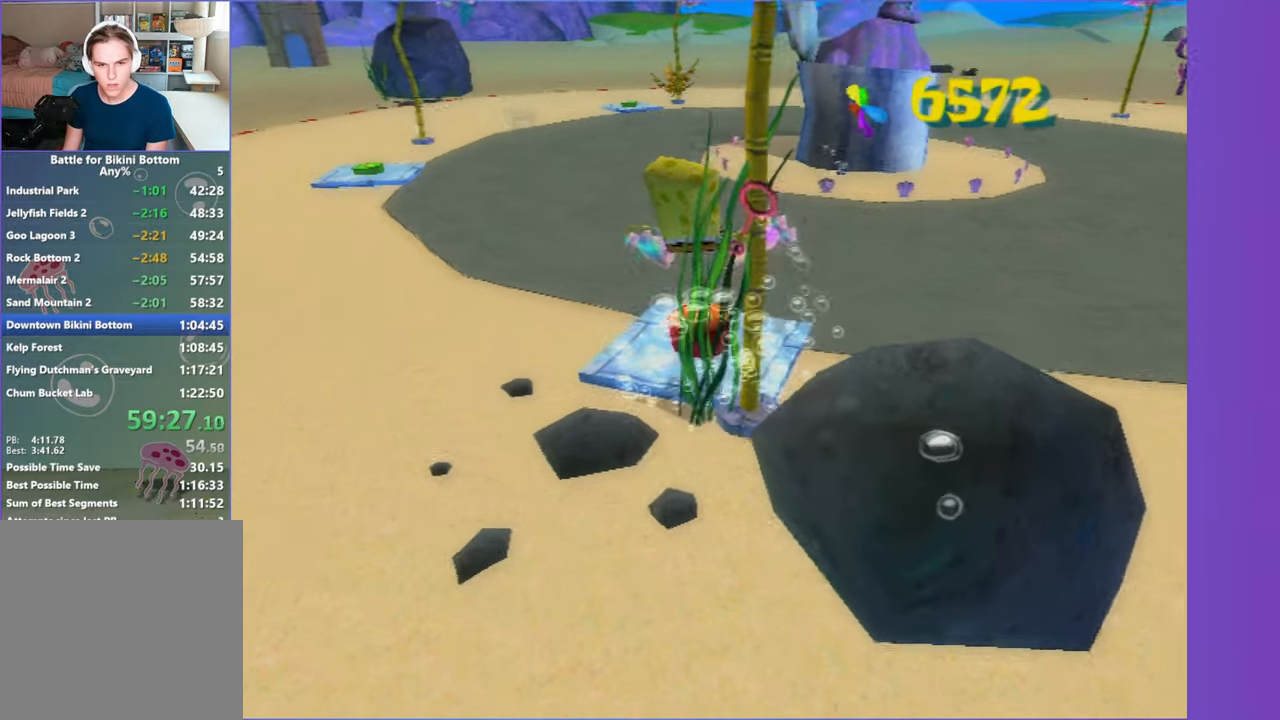
{"buttons": [], "left_stick": "right", "right_stick": "center", "button_events": []}
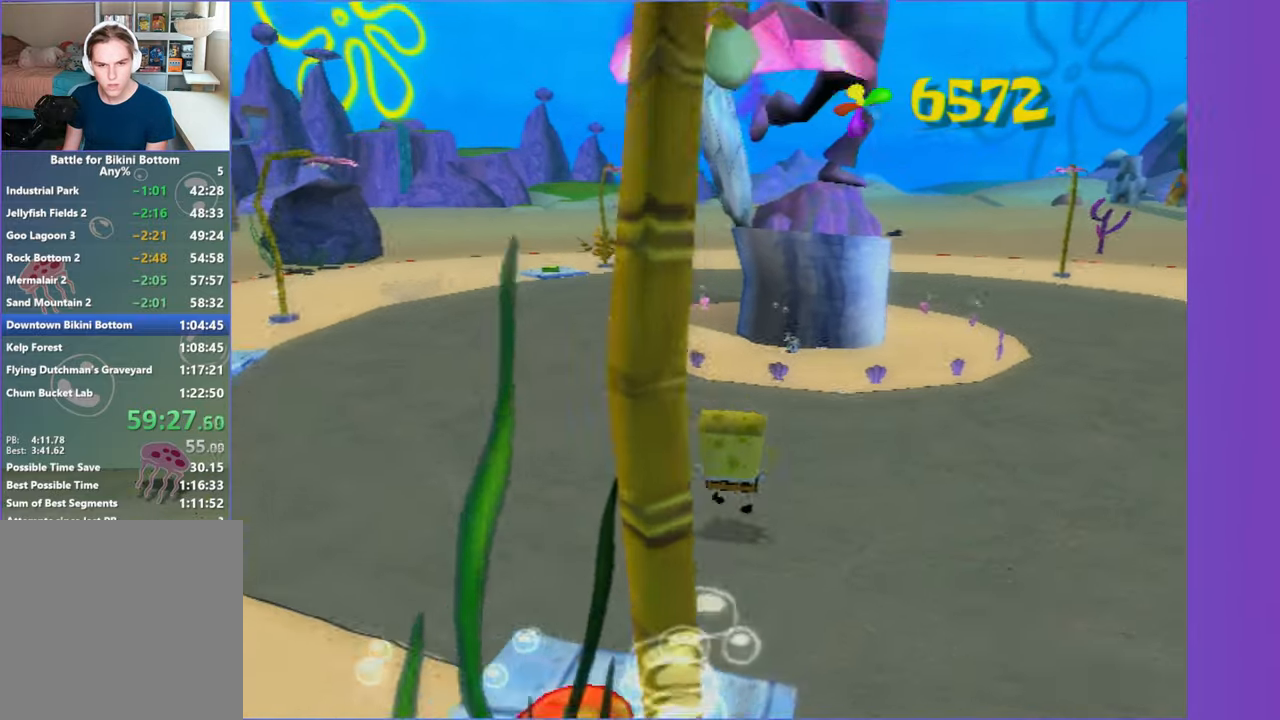
{"buttons": ["B"], "left_stick": "down-left", "right_stick": "center", "button_events": [[450, "B", "down"]]}
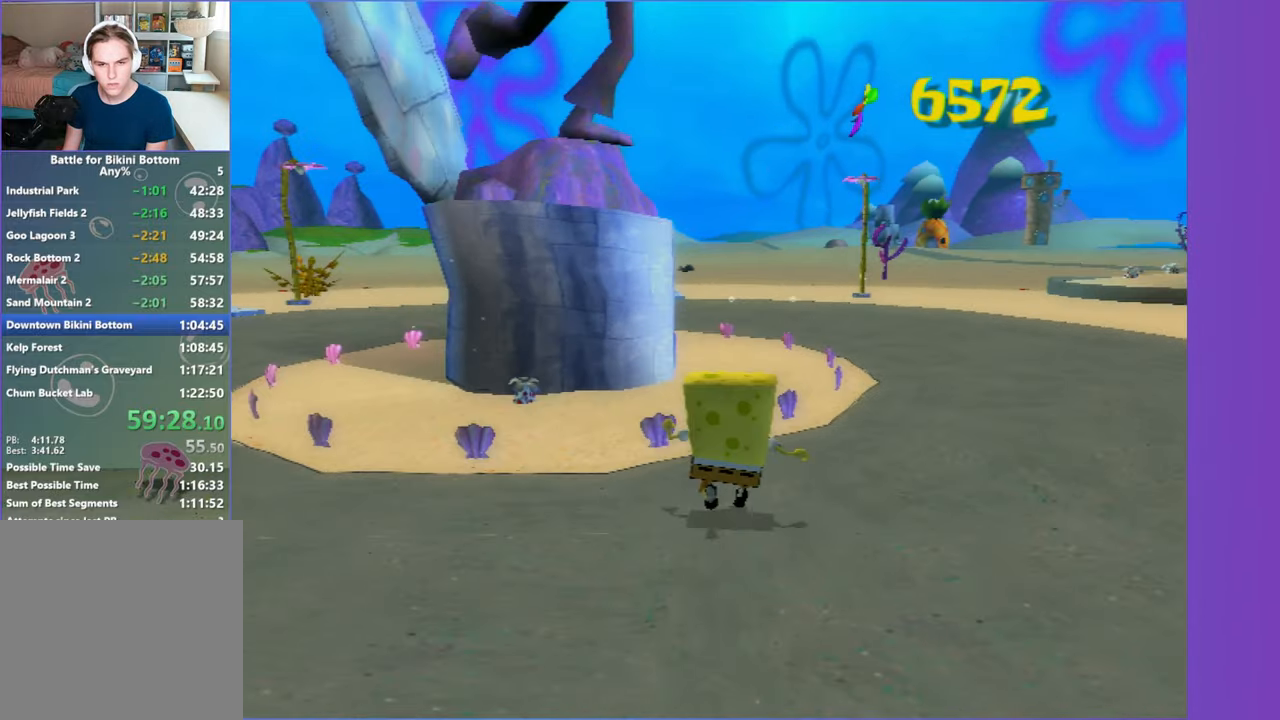
{"buttons": [], "left_stick": "down-left", "right_stick": "right", "button_events": [[83, "B", "up"]]}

### ACTIVITY
Copy the material verbatim. The pictures are not part of the copy.

### FINAL ANSWER
{"buttons": [], "left_stick": "right", "right_stick": "center", "button_events": []}
{"buttons": ["B"], "left_stick": "down-left", "right_stick": "center", "button_events": [[450, "B", "down"]]}
{"buttons": [], "left_stick": "down-left", "right_stick": "right", "button_events": [[83, "B", "up"]]}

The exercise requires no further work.